The International Monetary Fund (IMF) has advised the Nigerian government to spend more prudently in light of recent economic reforms that have improved revenue generation.
Speaking during a fiscal monitor press briefing at the ongoing 2025 IMF/World Bank Spring Meetings in Washington D.C., Vitor Gaspar, Director of the IMF’s Fiscal Affairs Department, emphasized the urgent need for countries like Nigeria to build fiscal buffers and act decisively amid mounting economic pressures.
Gaspar noted that policymakers around the world are facing difficult decisions and complex trade-offs, making it critical to establish trust through sound fiscal practices. He stressed that governments must begin by putting their fiscal houses in order, especially in a global landscape that continues to challenge the resilience of individual economies and the wider financial system.

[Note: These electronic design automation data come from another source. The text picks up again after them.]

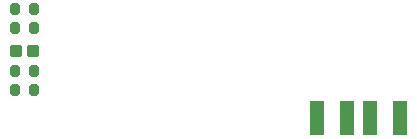
<source format=gtp>
G04 #@! TF.GenerationSoftware,KiCad,Pcbnew,7.0.7*
G04 #@! TF.CreationDate,2023-10-04T22:58:21-06:00*
G04 #@! TF.ProjectId,Modular_Interfaces,4d6f6475-6c61-4725-9f49-6e7465726661,rev?*
G04 #@! TF.SameCoordinates,Original*
G04 #@! TF.FileFunction,Paste,Top*
G04 #@! TF.FilePolarity,Positive*
%FSLAX46Y46*%
G04 Gerber Fmt 4.6, Leading zero omitted, Abs format (unit mm)*
G04 Created by KiCad (PCBNEW 7.0.7) date 2023-10-04 22:58:21*
%MOMM*%
%LPD*%
G01*
G04 APERTURE LIST*
G04 Aperture macros list*
%AMRoundRect*
0 Rectangle with rounded corners*
0 $1 Rounding radius*
0 $2 $3 $4 $5 $6 $7 $8 $9 X,Y pos of 4 corners*
0 Add a 4 corners polygon primitive as box body*
4,1,4,$2,$3,$4,$5,$6,$7,$8,$9,$2,$3,0*
0 Add four circle primitives for the rounded corners*
1,1,$1+$1,$2,$3*
1,1,$1+$1,$4,$5*
1,1,$1+$1,$6,$7*
1,1,$1+$1,$8,$9*
0 Add four rect primitives between the rounded corners*
20,1,$1+$1,$2,$3,$4,$5,0*
20,1,$1+$1,$4,$5,$6,$7,0*
20,1,$1+$1,$6,$7,$8,$9,0*
20,1,$1+$1,$8,$9,$2,$3,0*%
G04 Aperture macros list end*
%ADD10RoundRect,0.250000X-0.287500X-0.275000X0.287500X-0.275000X0.287500X0.275000X-0.287500X0.275000X0*%
%ADD11RoundRect,0.200000X-0.200000X-0.275000X0.200000X-0.275000X0.200000X0.275000X-0.200000X0.275000X0*%
%ADD12R,1.250000X3.000000*%
G04 APERTURE END LIST*
D10*
X144816500Y-71211780D03*
X143391500Y-71211780D03*
D11*
X144916500Y-67641780D03*
X143266500Y-67641780D03*
X144906500Y-74471780D03*
X143256500Y-74471780D03*
D12*
X175850000Y-76870280D03*
X173350000Y-76870280D03*
X171350000Y-76870280D03*
X168850000Y-76870280D03*
D11*
X144906500Y-72891780D03*
X143256500Y-72891780D03*
X144916500Y-69241780D03*
X143266500Y-69241780D03*
M02*

</source>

He explained that fiscal policy should not operate in isolation but function as part of a broader economic plan. Gaspar highlighted the need for strategies that reduce public debt, rebuild fiscal space, and support long-term growth through credible medium-term frameworks. He added that fiscal policy must instill confidence and help create a competitive economy capable of delivering inclusive prosperity. According to him, ministers of finance must “build trust, tax fairly, spend wisely and take the long term.”
In his remarks, Davide Furceri, the IMF’s Nigerian Division Chief in the Fiscal Affairs Department, acknowledged the tough reforms implemented by Nigeria to improve its fiscal position. While commending the progress made, he emphasized the importance of directing fiscal savings toward efficient and impactful spending.
Furceri said Nigeria needs to improve revenue mobilization and focus its expenditures on priority sectors such as social protection and infrastructure. He acknowledged the pressure governments face in meeting urgent spending demands but warned that every naira must be spent with greater efficiency and stronger prioritization.
He also stressed the importance of robust fiscal institutions, stating that medium-term fiscal frameworks and effective public financial management systems are essential to economic stability. Furceri concluded that sound fiscal policy should help guide necessary adjustments and reduce uncertainty, serving as a source of stability rather than volatility.